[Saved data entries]
*** Begin section ***

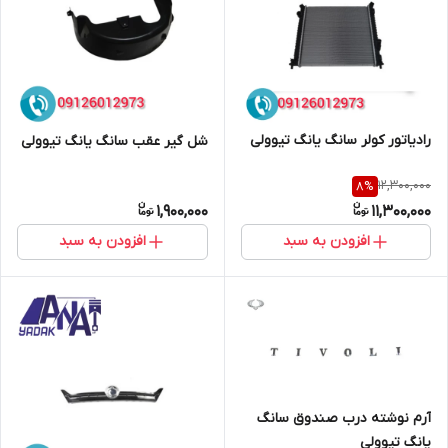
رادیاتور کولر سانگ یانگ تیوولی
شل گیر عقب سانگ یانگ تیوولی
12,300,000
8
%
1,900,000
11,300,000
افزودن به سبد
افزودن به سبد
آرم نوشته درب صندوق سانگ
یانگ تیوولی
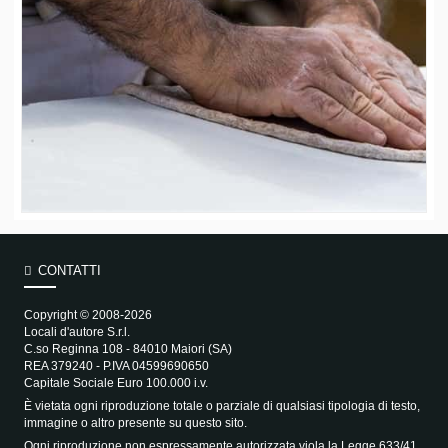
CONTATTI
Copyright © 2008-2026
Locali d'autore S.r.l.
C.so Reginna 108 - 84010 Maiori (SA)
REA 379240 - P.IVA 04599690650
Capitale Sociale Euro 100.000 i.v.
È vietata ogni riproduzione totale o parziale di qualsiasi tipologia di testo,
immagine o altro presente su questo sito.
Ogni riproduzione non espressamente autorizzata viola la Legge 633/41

*** End section ***
*** Begin section ***

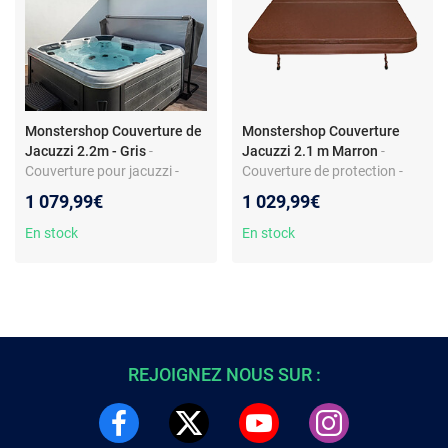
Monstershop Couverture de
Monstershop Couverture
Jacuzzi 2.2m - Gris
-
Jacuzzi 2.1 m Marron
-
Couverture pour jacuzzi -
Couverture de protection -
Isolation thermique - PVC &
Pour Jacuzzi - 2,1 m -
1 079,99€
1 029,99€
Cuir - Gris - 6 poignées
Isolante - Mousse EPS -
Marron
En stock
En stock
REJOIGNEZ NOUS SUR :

*** End section ***

*PROBLEM TO WORK ON*
For the string "تیوولی", give the number of lines in the entries that contain it, with no other words.

*WRITTEN ANSWER*
3